Adding a custom sampler to databunch

florobax · June 27, 2019, 2:45pm

Hi!

I’m trying to use a custom weighted sampler for my classifier because of imbalanced data, is there any way to do that ? I thought about using **dl_kwargs when calling databunch() factory method, but as a matter of fact it has 2 problems:

shuffle is forced to True for train_dl and to False for other dataloaders, which prevents me from setting it manually to False for train_dl (can’t pass the argument twice)
I can’t pass a sampler that will only be used for train_dl as **dl_kwargs is passed to all dataloaders
I assume I’ll have to create the dataloaders myself and use the Databunch.__init__, but I wanted to be sure I didn’t miss something simpler before.

Thanks !

sgugger · June 27, 2019, 3:26pm

You can change any dataloader with the new method:

data.train_dl = data.train_dl.new(shuffle=False, sampler=my_sampler)

florobax · June 28, 2019, 8:35am

oh perfect, thanks !

HHousen · December 17, 2019, 4:10pm

@sgugger I too am having this exact problem and I like this solution but I am not sure how I would give my data to the new dataloader.
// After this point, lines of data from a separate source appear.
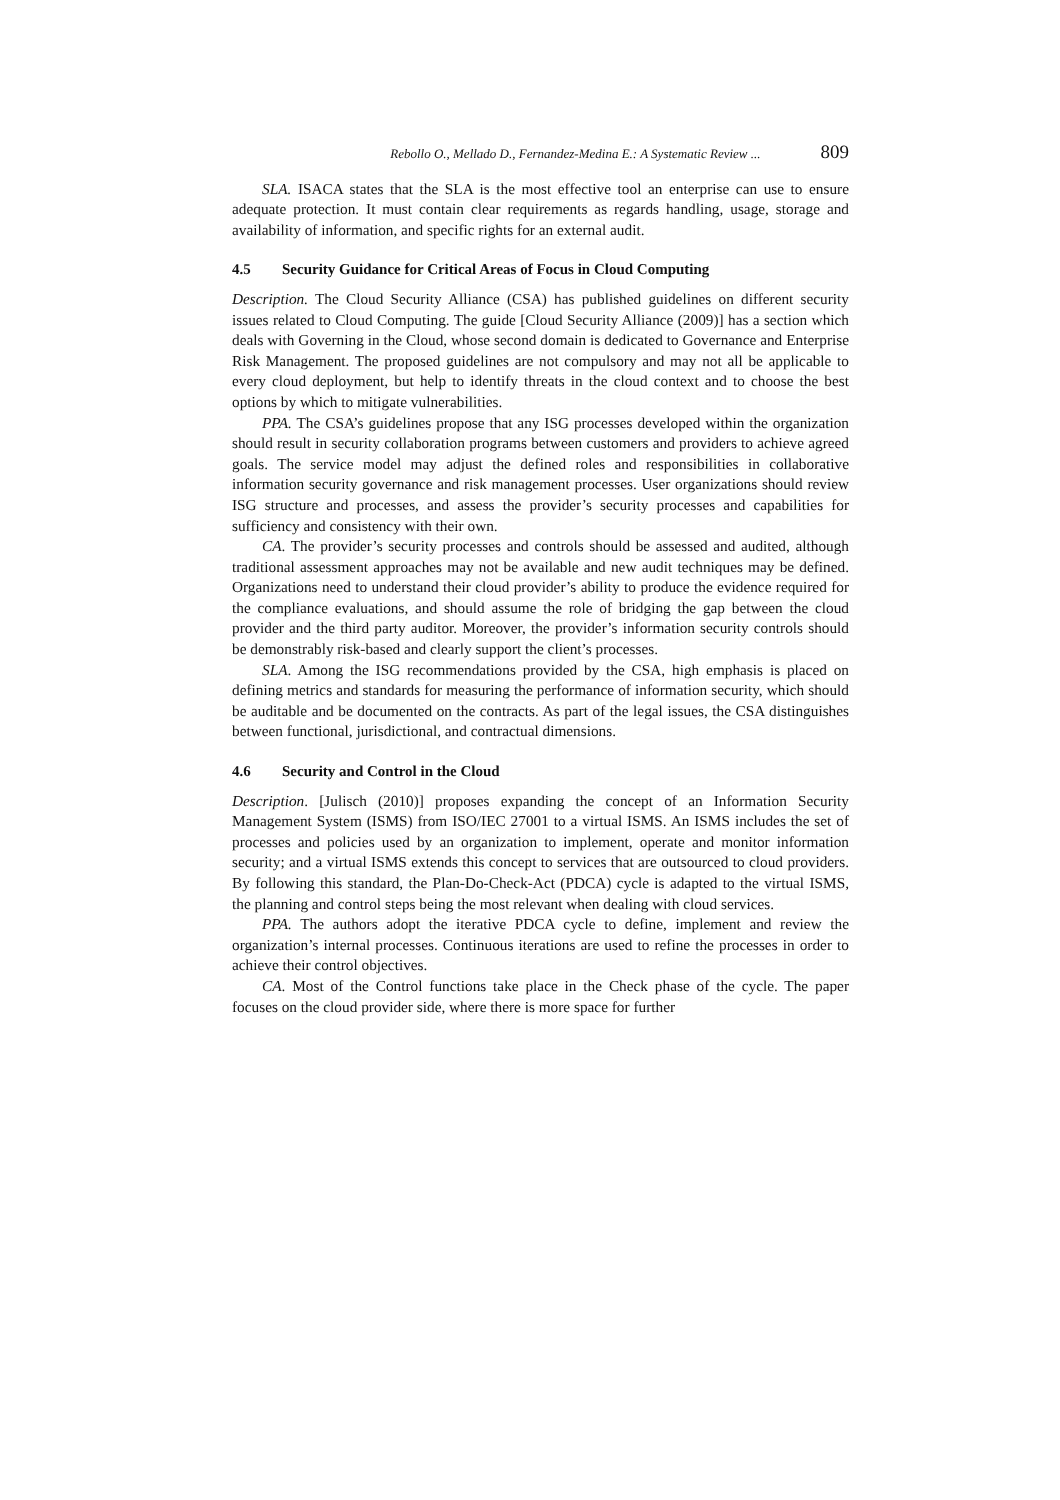Rebollo O., Mellado D., Fernandez-Medina E.: A Systematic Review ... 809
SLA. ISACA states that the SLA is the most effective tool an enterprise can use to ensure adequate protection. It must contain clear requirements as regards handling, usage, storage and availability of information, and specific rights for an external audit.
4.5 Security Guidance for Critical Areas of Focus in Cloud Computing
Description. The Cloud Security Alliance (CSA) has published guidelines on different security issues related to Cloud Computing. The guide [Cloud Security Alliance (2009)] has a section which deals with Governing in the Cloud, whose second domain is dedicated to Governance and Enterprise Risk Management. The proposed guidelines are not compulsory and may not all be applicable to every cloud deployment, but help to identify threats in the cloud context and to choose the best options by which to mitigate vulnerabilities.
PPA. The CSA’s guidelines propose that any ISG processes developed within the organization should result in security collaboration programs between customers and providers to achieve agreed goals. The service model may adjust the defined roles and responsibilities in collaborative information security governance and risk management processes. User organizations should review ISG structure and processes, and assess the provider’s security processes and capabilities for sufficiency and consistency with their own.
CA. The provider’s security processes and controls should be assessed and audited, although traditional assessment approaches may not be available and new audit techniques may be defined. Organizations need to understand their cloud provider’s ability to produce the evidence required for the compliance evaluations, and should assume the role of bridging the gap between the cloud provider and the third party auditor. Moreover, the provider’s information security controls should be demonstrably risk-based and clearly support the client’s processes.
SLA. Among the ISG recommendations provided by the CSA, high emphasis is placed on defining metrics and standards for measuring the performance of information security, which should be auditable and be documented on the contracts. As part of the legal issues, the CSA distinguishes between functional, jurisdictional, and contractual dimensions.
4.6 Security and Control in the Cloud
Description. [Julisch (2010)] proposes expanding the concept of an Information Security Management System (ISMS) from ISO/IEC 27001 to a virtual ISMS. An ISMS includes the set of processes and policies used by an organization to implement, operate and monitor information security; and a virtual ISMS extends this concept to services that are outsourced to cloud providers. By following this standard, the Plan-Do-Check-Act (PDCA) cycle is adapted to the virtual ISMS, the planning and control steps being the most relevant when dealing with cloud services.
PPA. The authors adopt the iterative PDCA cycle to define, implement and review the organization’s internal processes. Continuous iterations are used to refine the processes in order to achieve their control objectives.
CA. Most of the Control functions take place in the Check phase of the cycle. The paper focuses on the cloud provider side, where there is more space for further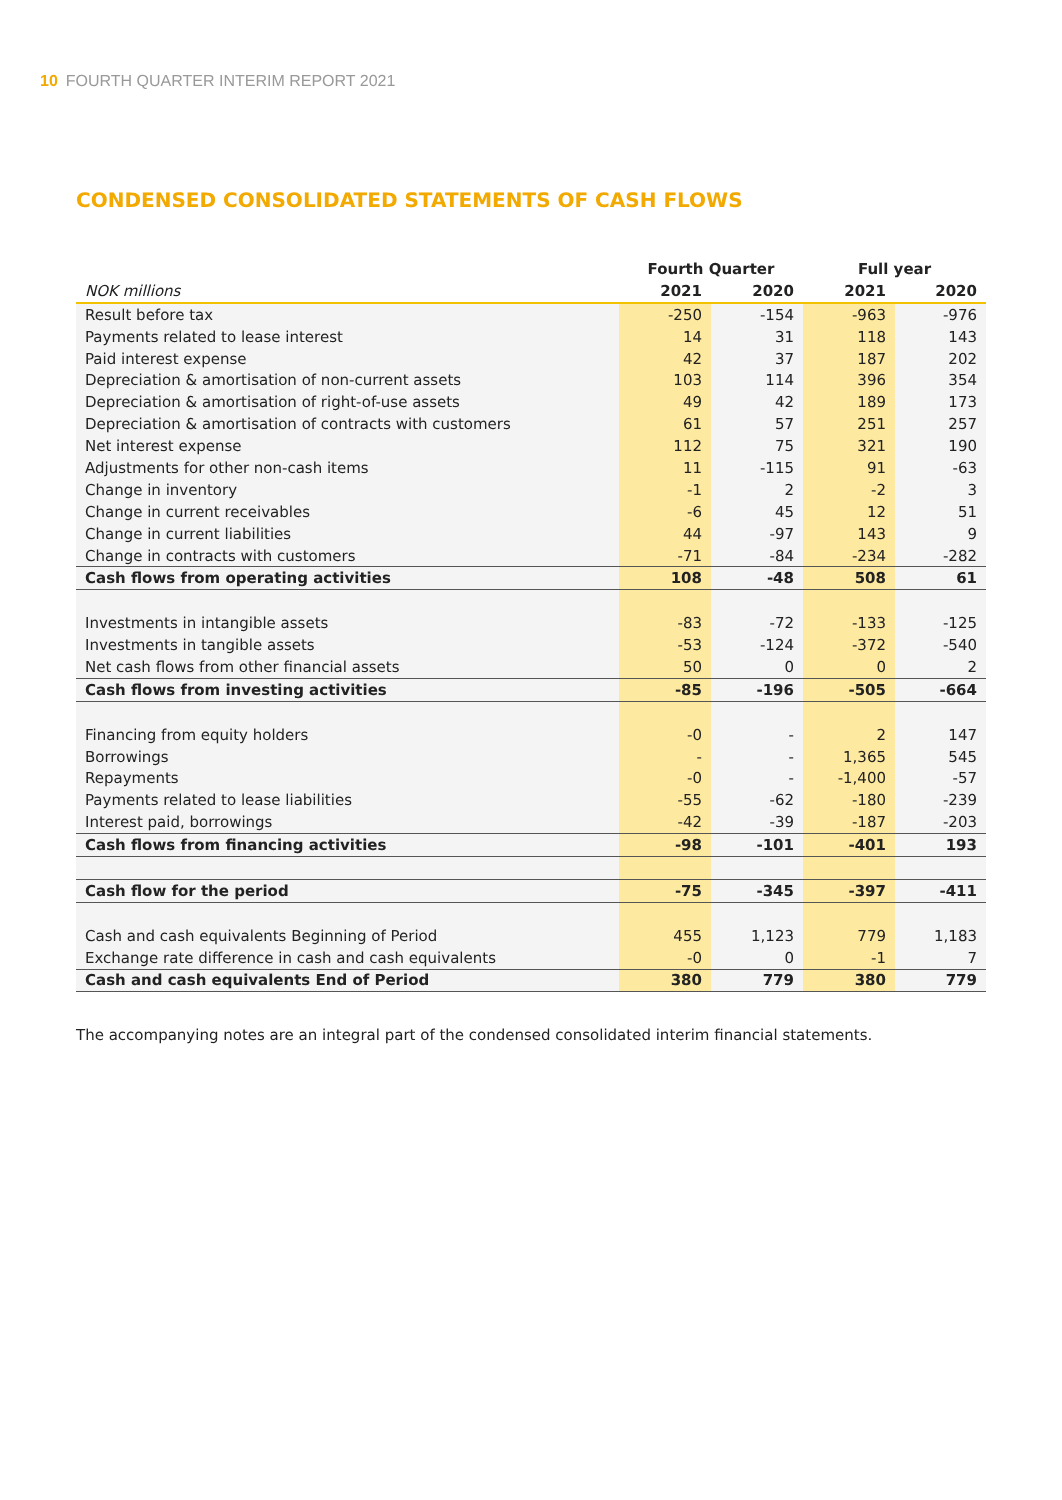10 FOURTH QUARTER INTERIM REPORT 2021
CONDENSED CONSOLIDATED STATEMENTS OF CASH FLOWS
| | Fourth Quarter | | Full year | |
| --- | --- | --- | --- | --- |
| NOK millions | 2021 | 2020 | 2021 | 2020 |
| Result before tax | -250 | -154 | -963 | -976 |
| Payments related to lease interest | 14 | 31 | 118 | 143 |
| Paid interest expense | 42 | 37 | 187 | 202 |
| Depreciation & amortisation of non-current assets | 103 | 114 | 396 | 354 |
| Depreciation & amortisation of right-of-use assets | 49 | 42 | 189 | 173 |
| Depreciation & amortisation of contracts with customers | 61 | 57 | 251 | 257 |
| Net interest expense | 112 | 75 | 321 | 190 |
| Adjustments for other non-cash items | 11 | -115 | 91 | -63 |
| Change in inventory | -1 | 2 | -2 | 3 |
| Change in current receivables | -6 | 45 | 12 | 51 |
| Change in current liabilities | 44 | -97 | 143 | 9 |
| Change in contracts with customers | -71 | -84 | -234 | -282 |
| Cash flows from operating activities | 108 | -48 | 508 | 61 |
| Investments in intangible assets | -83 | -72 | -133 | -125 |
| Investments in tangible assets | -53 | -124 | -372 | -540 |
| Net cash flows from other financial assets | 50 | 0 | 0 | 2 |
| Cash flows from investing activities | -85 | -196 | -505 | -664 |
| Financing from equity holders | -0 | - | 2 | 147 |
| Borrowings | - | - | 1,365 | 545 |
| Repayments | -0 | - | -1,400 | -57 |
| Payments related to lease liabilities | -55 | -62 | -180 | -239 |
| Interest paid, borrowings | -42 | -39 | -187 | -203 |
| Cash flows from financing activities | -98 | -101 | -401 | 193 |
| Cash flow for the period | -75 | -345 | -397 | -411 |
| Cash and cash equivalents Beginning of Period | 455 | 1,123 | 779 | 1,183 |
| Exchange rate difference in cash and cash equivalents | -0 | 0 | -1 | 7 |
| Cash and cash equivalents End of Period | 380 | 779 | 380 | 779 |
The accompanying notes are an integral part of the condensed consolidated interim financial statements.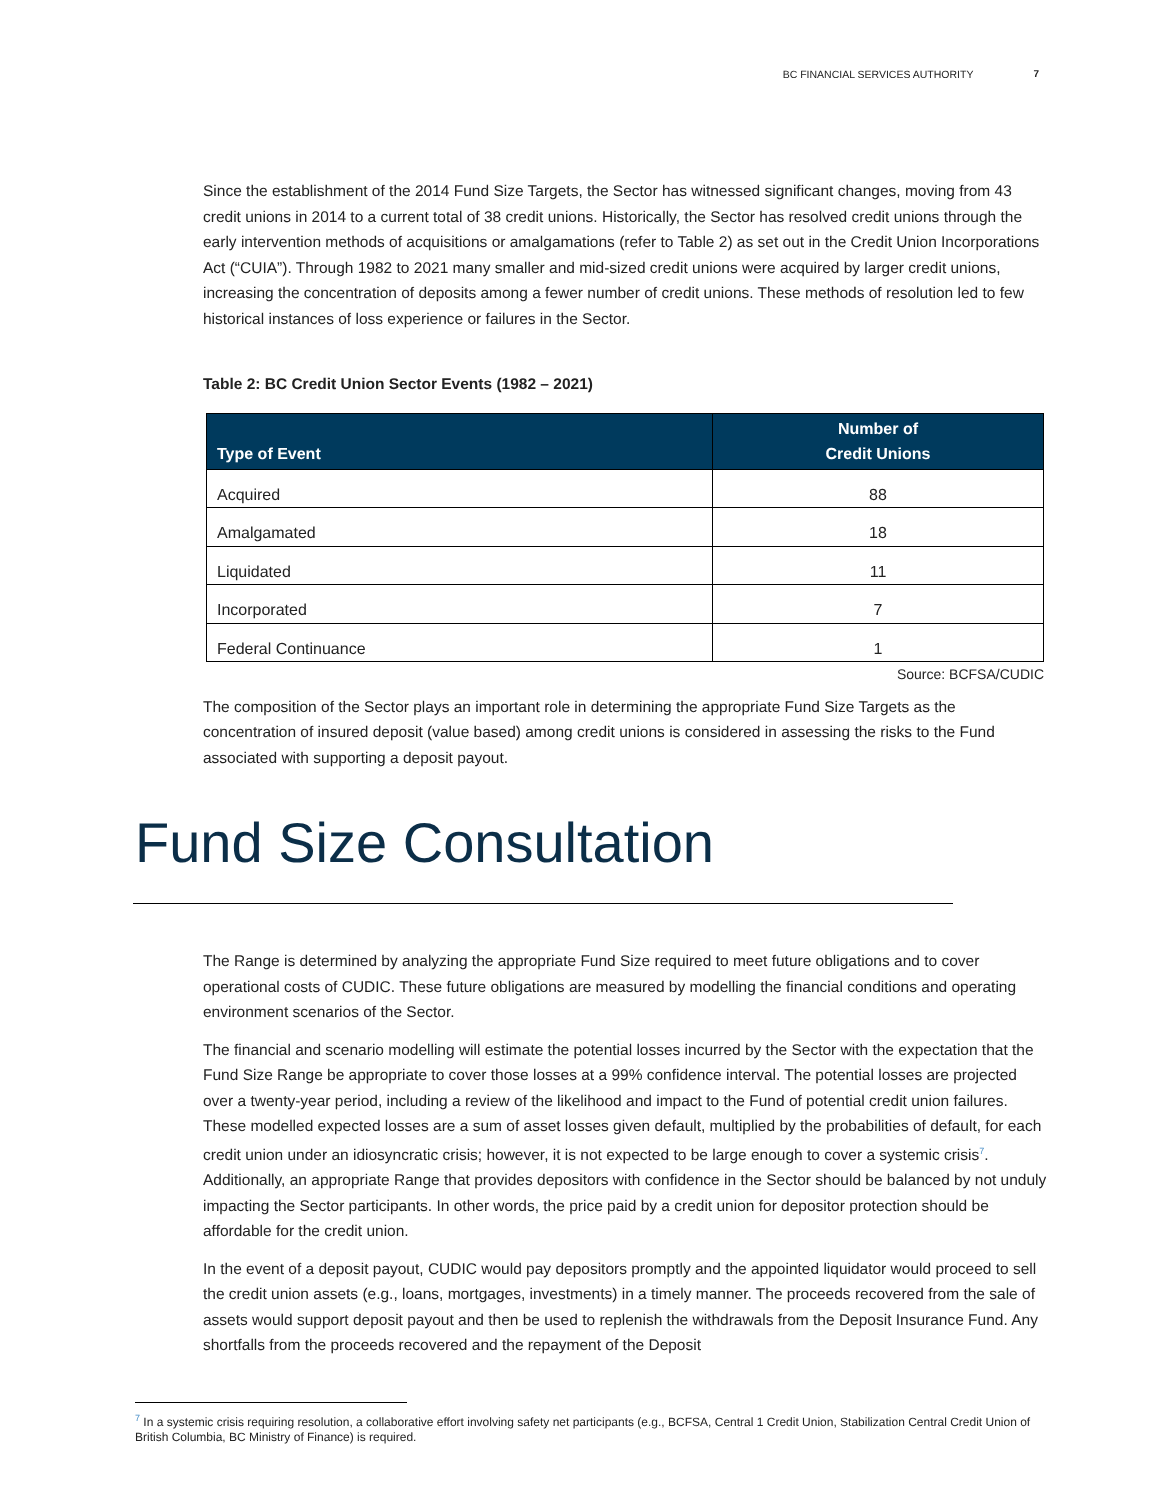BC FINANCIAL SERVICES AUTHORITY 7
Since the establishment of the 2014 Fund Size Targets, the Sector has witnessed significant changes, moving from 43 credit unions in 2014 to a current total of 38 credit unions. Historically, the Sector has resolved credit unions through the early intervention methods of acquisitions or amalgamations (refer to Table 2) as set out in the Credit Union Incorporations Act (“CUIA”). Through 1982 to 2021 many smaller and mid-sized credit unions were acquired by larger credit unions, increasing the concentration of deposits among a fewer number of credit unions. These methods of resolution led to few historical instances of loss experience or failures in the Sector.
Table 2: BC Credit Union Sector Events (1982 – 2021)
| Type of Event | Number of Credit Unions |
| --- | --- |
| Acquired | 88 |
| Amalgamated | 18 |
| Liquidated | 11 |
| Incorporated | 7 |
| Federal Continuance | 1 |
Source: BCFSA/CUDIC
The composition of the Sector plays an important role in determining the appropriate Fund Size Targets as the concentration of insured deposit (value based) among credit unions is considered in assessing the risks to the Fund associated with supporting a deposit payout.
Fund Size Consultation
The Range is determined by analyzing the appropriate Fund Size required to meet future obligations and to cover operational costs of CUDIC. These future obligations are measured by modelling the financial conditions and operating environment scenarios of the Sector.
The financial and scenario modelling will estimate the potential losses incurred by the Sector with the expectation that the Fund Size Range be appropriate to cover those losses at a 99% confidence interval. The potential losses are projected over a twenty-year period, including a review of the likelihood and impact to the Fund of potential credit union failures. These modelled expected losses are a sum of asset losses given default, multiplied by the probabilities of default, for each credit union under an idiosyncratic crisis; however, it is not expected to be large enough to cover a systemic crisis<sup>7</sup>. Additionally, an appropriate Range that provides depositors with confidence in the Sector should be balanced by not unduly impacting the Sector participants. In other words, the price paid by a credit union for depositor protection should be affordable for the credit union.
In the event of a deposit payout, CUDIC would pay depositors promptly and the appointed liquidator would proceed to sell the credit union assets (e.g., loans, mortgages, investments) in a timely manner. The proceeds recovered from the sale of assets would support deposit payout and then be used to replenish the withdrawals from the Deposit Insurance Fund. Any shortfalls from the proceeds recovered and the repayment of the Deposit
<sup>7</sup> In a systemic crisis requiring resolution, a collaborative effort involving safety net participants (e.g., BCFSA, Central 1 Credit Union, Stabilization Central Credit Union of British Columbia, BC Ministry of Finance) is required.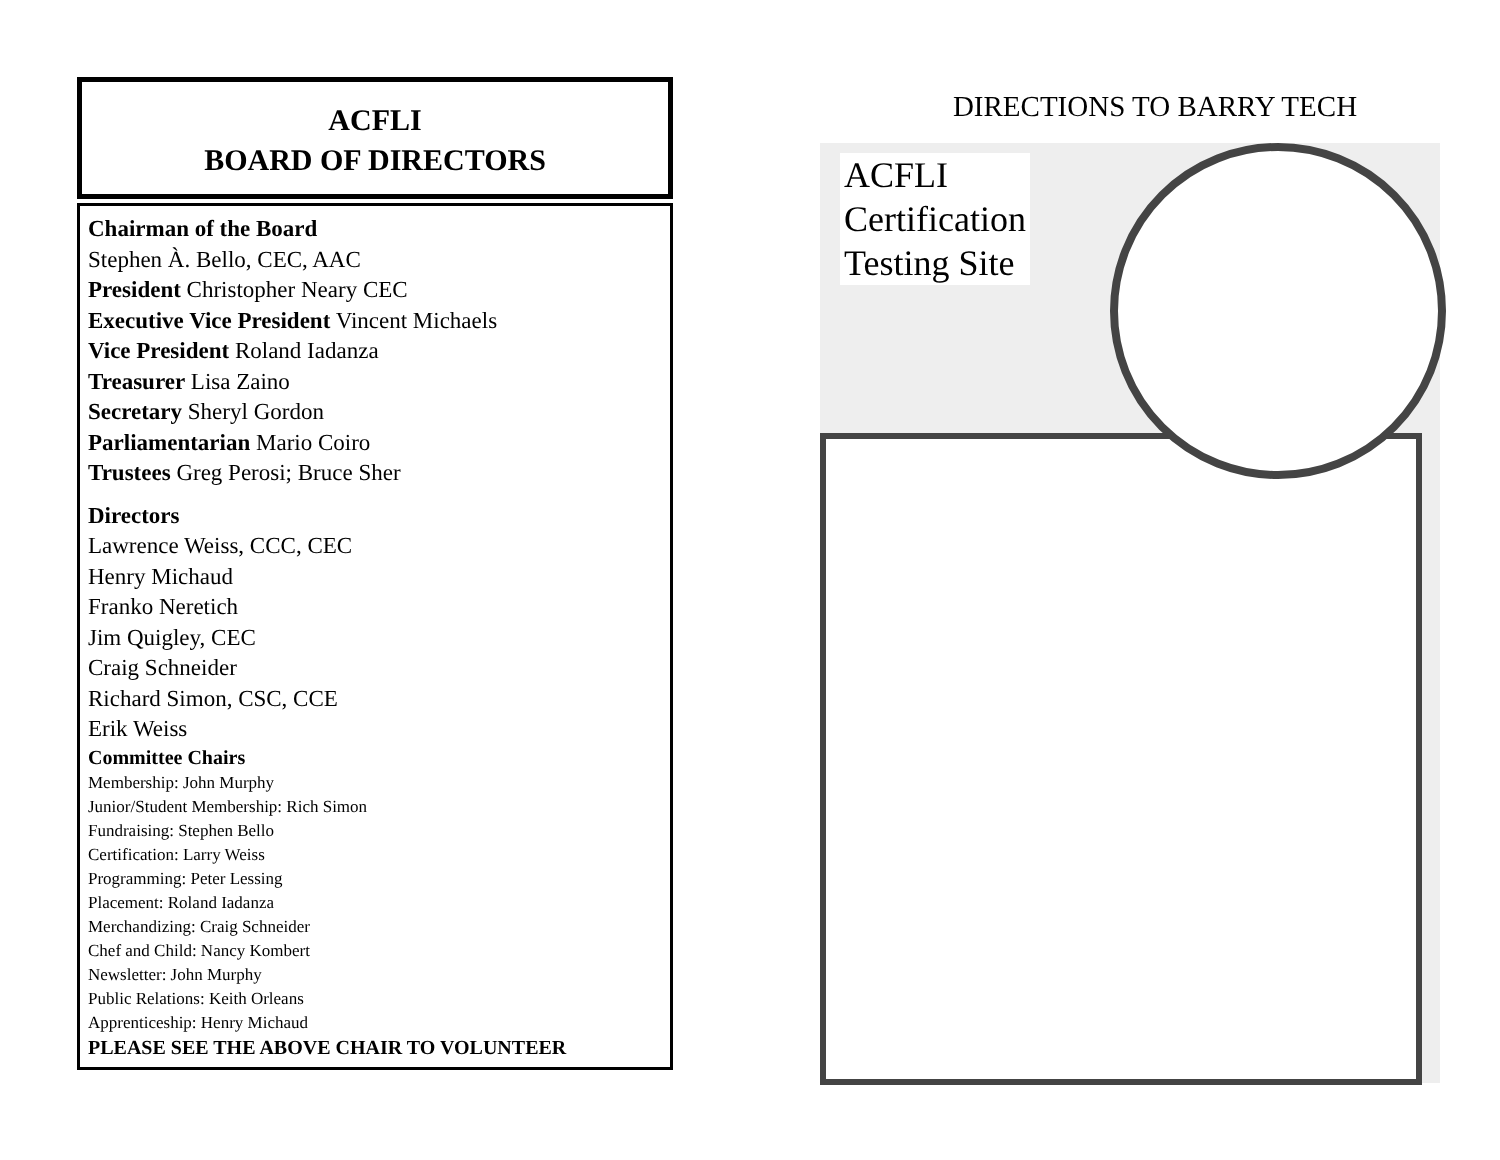ACFLI
BOARD OF DIRECTORS
Chairman of the Board
Stephen À. Bello, CEC, AAC
President Christopher Neary CEC
Executive Vice President Vincent Michaels
Vice President Roland Iadanza
Treasurer Lisa Zaino
Secretary Sheryl Gordon
Parliamentarian Mario Coiro
Trustees Greg Perosi; Bruce Sher
Directors
Lawrence Weiss, CCC, CEC
Henry Michaud
Franko Neretich
Jim Quigley, CEC
Craig Schneider
Richard Simon, CSC, CCE
Erik Weiss
Committee Chairs
Membership: John Murphy
Junior/Student Membership: Rich Simon
Fundraising: Stephen Bello
Certification: Larry Weiss
Programming: Peter Lessing
Placement: Roland Iadanza
Merchandizing: Craig Schneider
Chef and Child: Nancy Kombert
Newsletter: John Murphy
Public Relations: Keith Orleans
Apprenticeship: Henry Michaud
PLEASE SEE THE ABOVE CHAIR TO VOLUNTEER
DIRECTIONS TO BARRY TECH
ACFLI
Certification
Testing Site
I need to get the PyTorch dataset from the Fasai datablock I believe.

data = (TabularList.from_df(df, path=path, cat_names=cat_vars, cont_names=cont_vars, procs=procs,)
        .split_by_idx(valid_idx)
        .label_from_df(cols=dep_var, label_cls=CategoryList)
        .databunch()
        )

I have tried removing the .databunch() from the above and then doing the following:

train_dataset = data.train
data = data.databunch()
data.train_dl = data.train_dl.new(train_dataset, shuffle=False, sampler=sampler)

but I get the following error:

TypeError                                 Traceback (most recent call last)
<ipython-input-24-1e5ac58e2822> in <module>
----> 1 data.train_dl = data.train_dl.new(train_dataset, shuffle=False, sampler=sampler)

TypeError: new() takes 1 positional argument but 2 were given

I also think it might be easier just to build the PyTorch datasets and dataloaders with PyTorch and then create a databunch from them. However, with this option I’m not sure how to create the initial PyTorch datasets since I can’t find how Fastai does it for tabular problems.

Thanks for the help.

@florobax How did you end up solving this?

florobax · December 17, 2019, 4:16pm

The method new doesn’t need a dataset to be specified. So You just need to do something like:

data = (TabularList.from_df(df, path=path, cat_names=cat_vars, cont_names=cont_vars, procs=procs,)
        .split_by_idx(valid_idx)
        .label_from_df(cols=dep_var, label_cls=CategoryList)
        .databunch()
        )
data.train_dl = data.train_dl.new(shuffle=False, sampler=sampler)

Fastai automatically creates a new dataloader that uses the same dataset but with the modified keyword arguments you pass.

HHousen · December 17, 2019, 4:26pm

Wow. Thanks for the fast reply. @florobax

If I try that I get this error when calling learn.fit_one_cycle():

AssertionError: Your training dataloader is empty, can't train a model.
        Use a smaller batch size (batch size=64 for 338562 elements).

Also, is there a way to get the PyTorch dataset since the sampler I want to use (https://github.com/ufoym/imbalanced-dataset-sampler) requires it: sampler=ImbalancedDatasetSampler(train_dataset)?

florobax · December 17, 2019, 4:34pm

Well I don’t know why it says your dataloader is empty, while it says at the same time that it has 338562 elements. Did you try a smaller batch size as it states ?
If you want to give it the dataset you can access it through data.train_ds.

HHousen · December 17, 2019, 5:13pm

Whoops. I had my sampler parameters messed up. Thanks for the help.